## WHAT THE TASK ASKS
Emit a verbatim copy of the lines below from the line with "font-size: 26px ->" through the line with "color: #0369a1 ->", excluding pictures and everything outside that range.

## DATA FOR ANALYSIS

#####

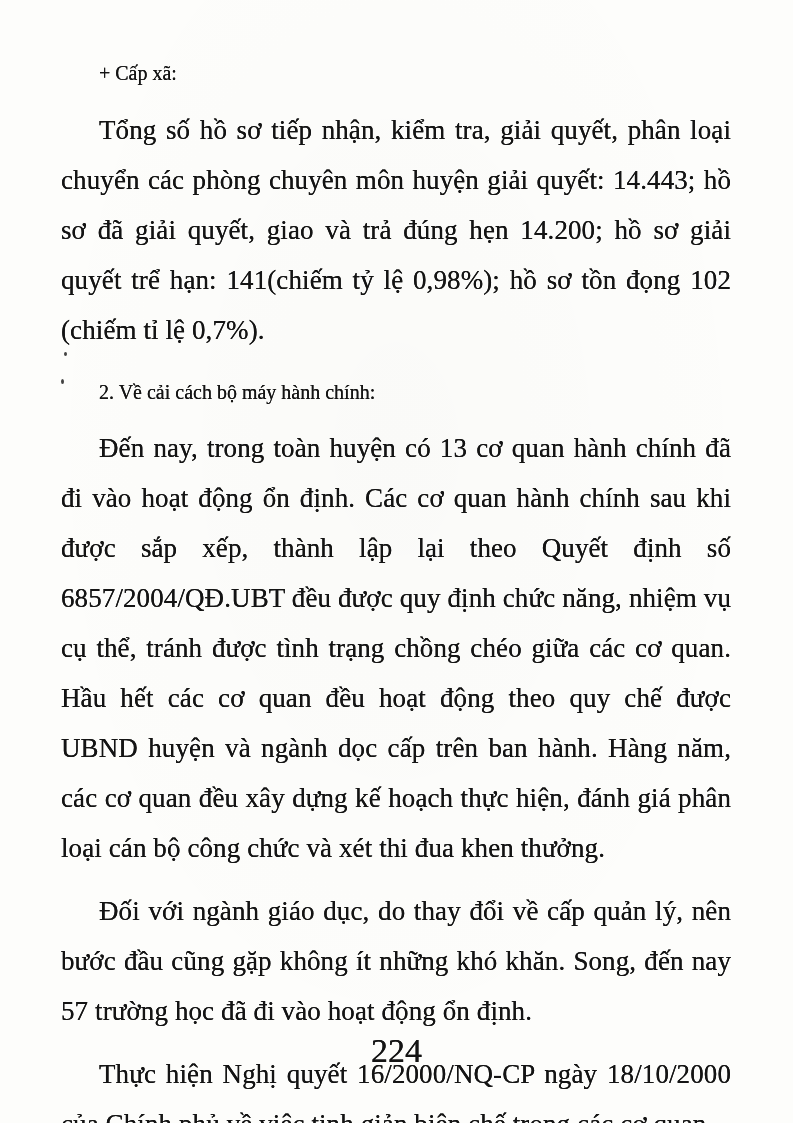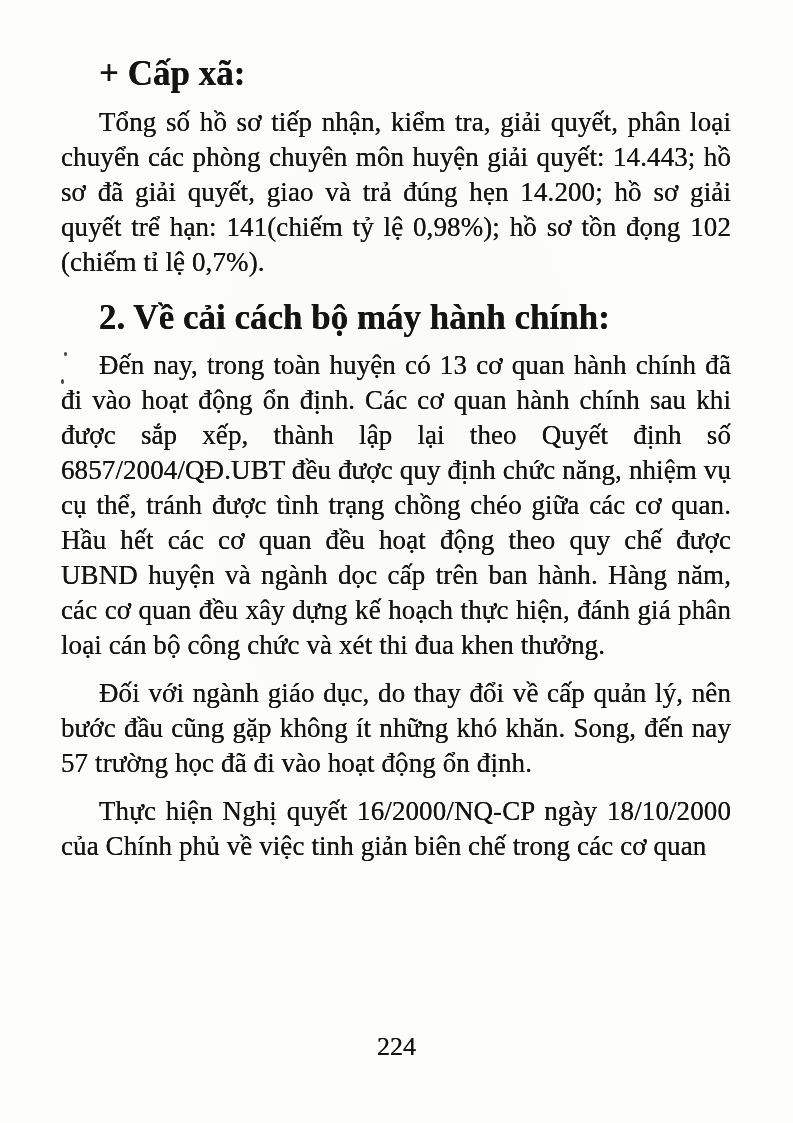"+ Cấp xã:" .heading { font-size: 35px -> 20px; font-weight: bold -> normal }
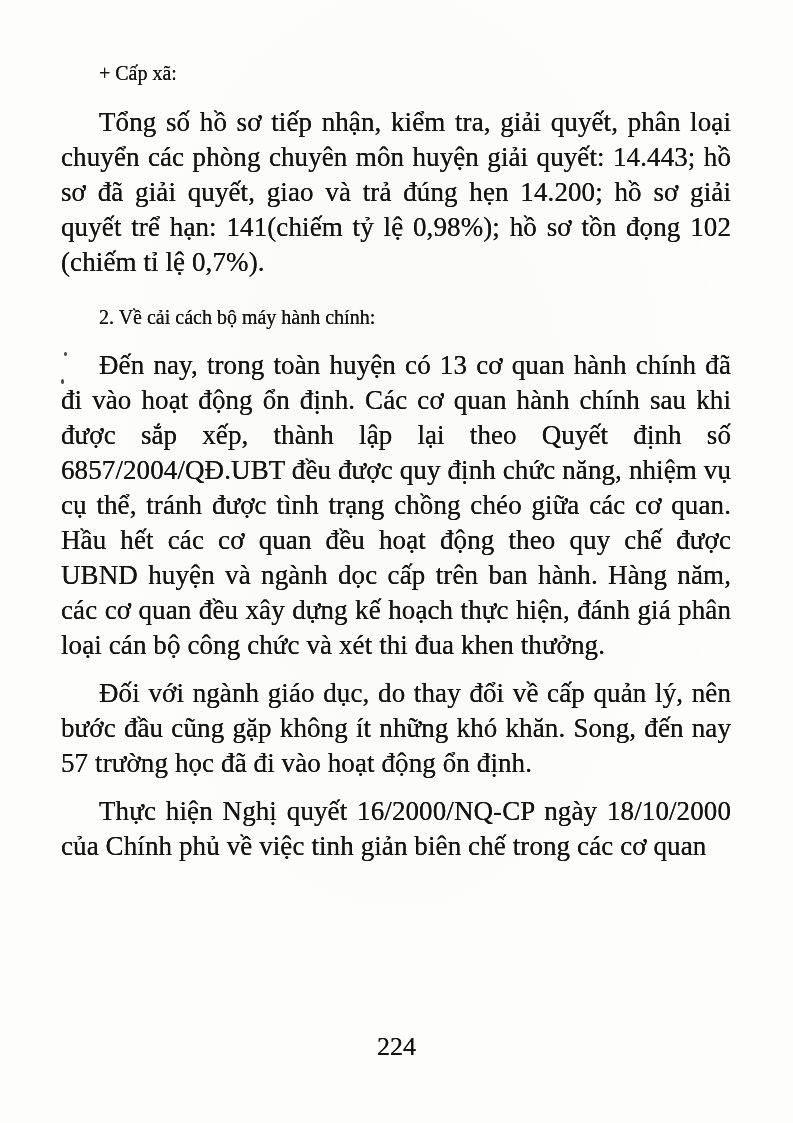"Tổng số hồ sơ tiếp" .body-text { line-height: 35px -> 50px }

#####

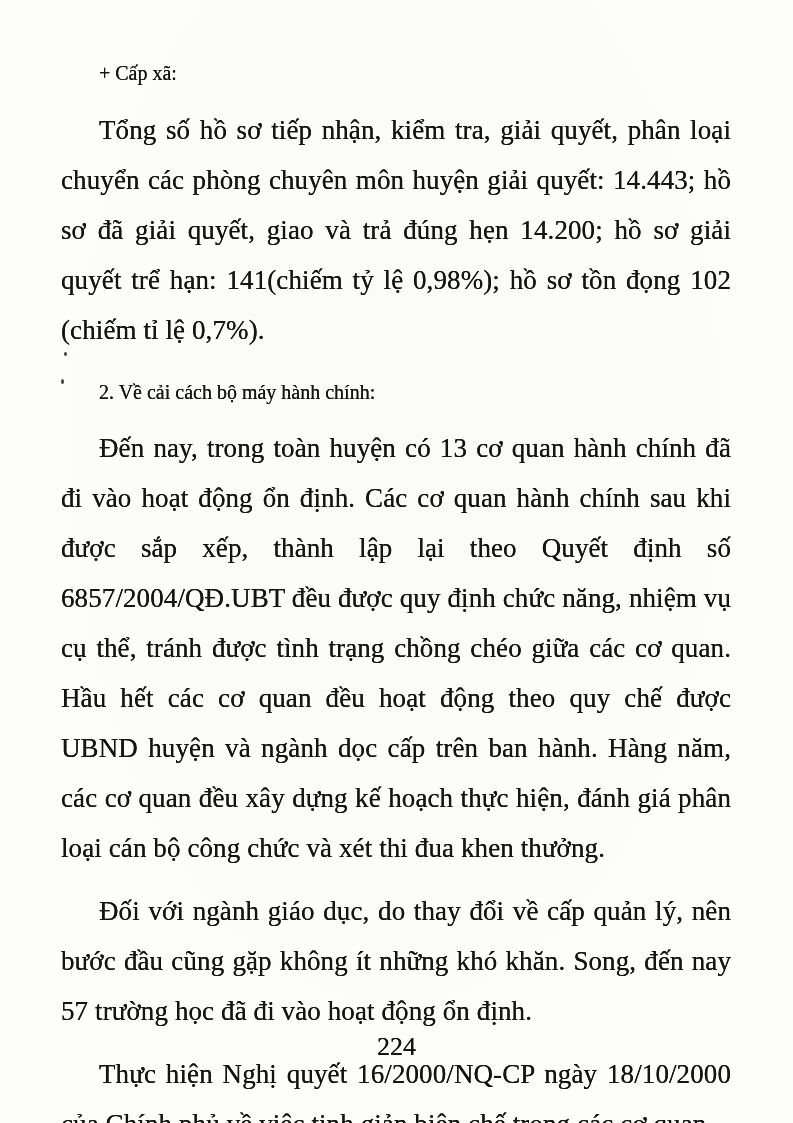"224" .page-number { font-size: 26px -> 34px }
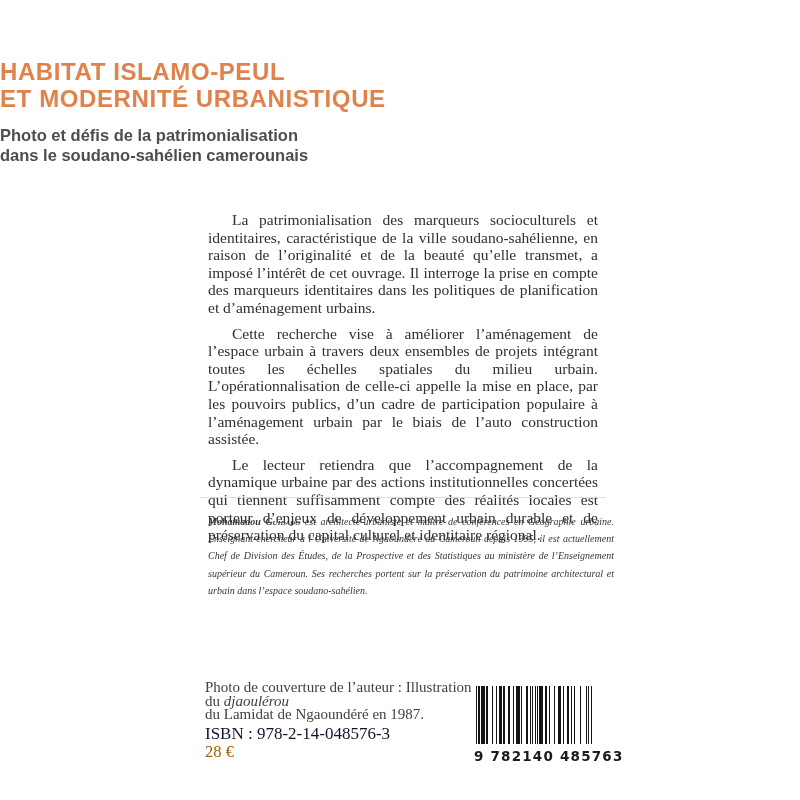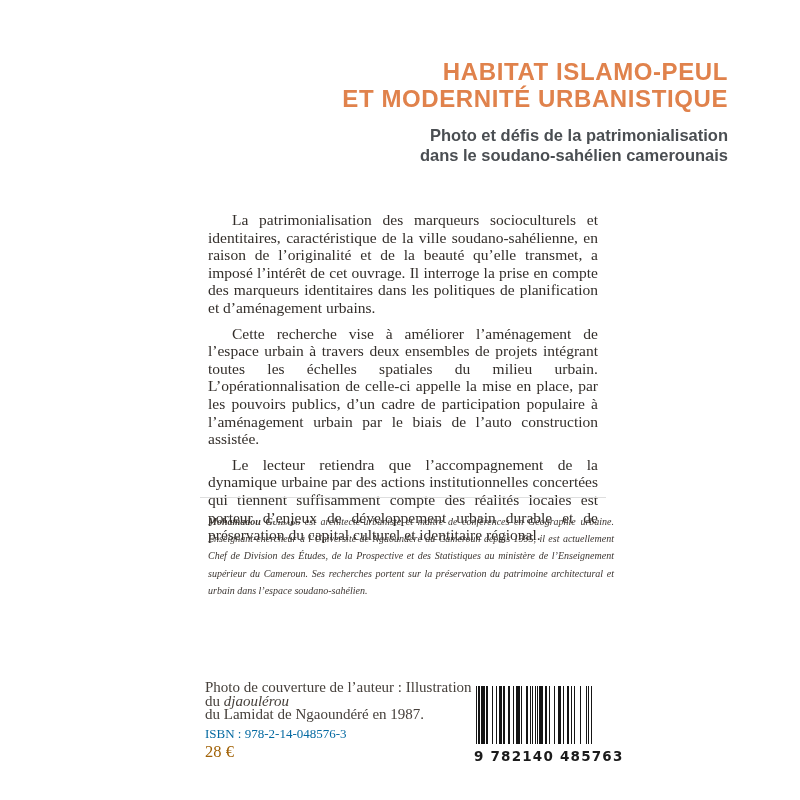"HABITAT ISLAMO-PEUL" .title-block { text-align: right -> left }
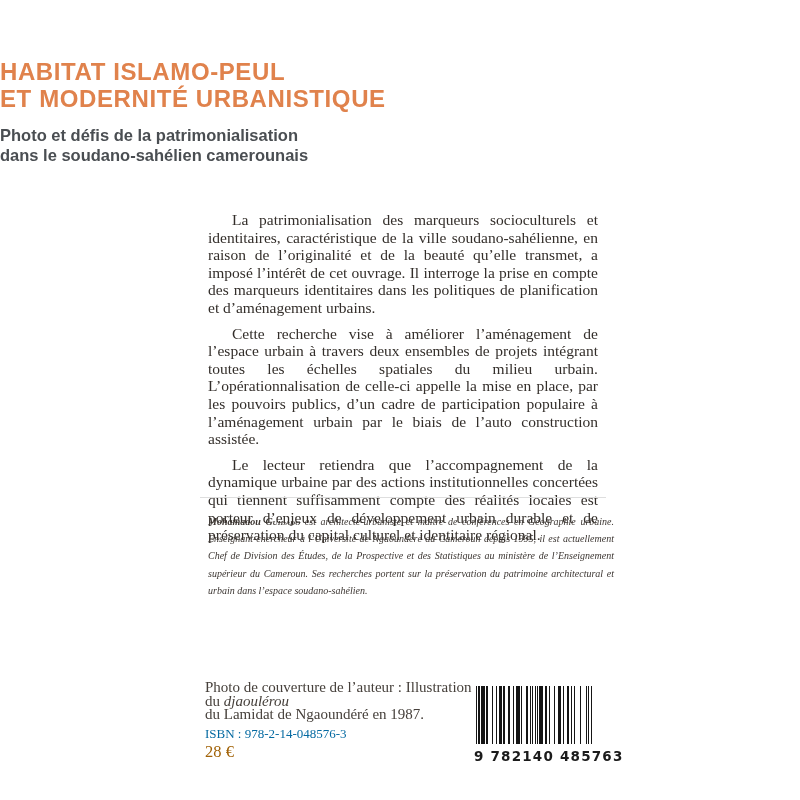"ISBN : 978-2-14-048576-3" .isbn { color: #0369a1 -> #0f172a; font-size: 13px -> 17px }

#####

## RESPONSE AREA
"224" .page-number { font-size: 26px -> 34px }
"HABITAT ISLAMO-PEUL" .title-block { text-align: right -> left }
"ISBN : 978-2-14-048576-3" .isbn { color: #0369a1 -> #0f172a; font-size: 13px -> 17px }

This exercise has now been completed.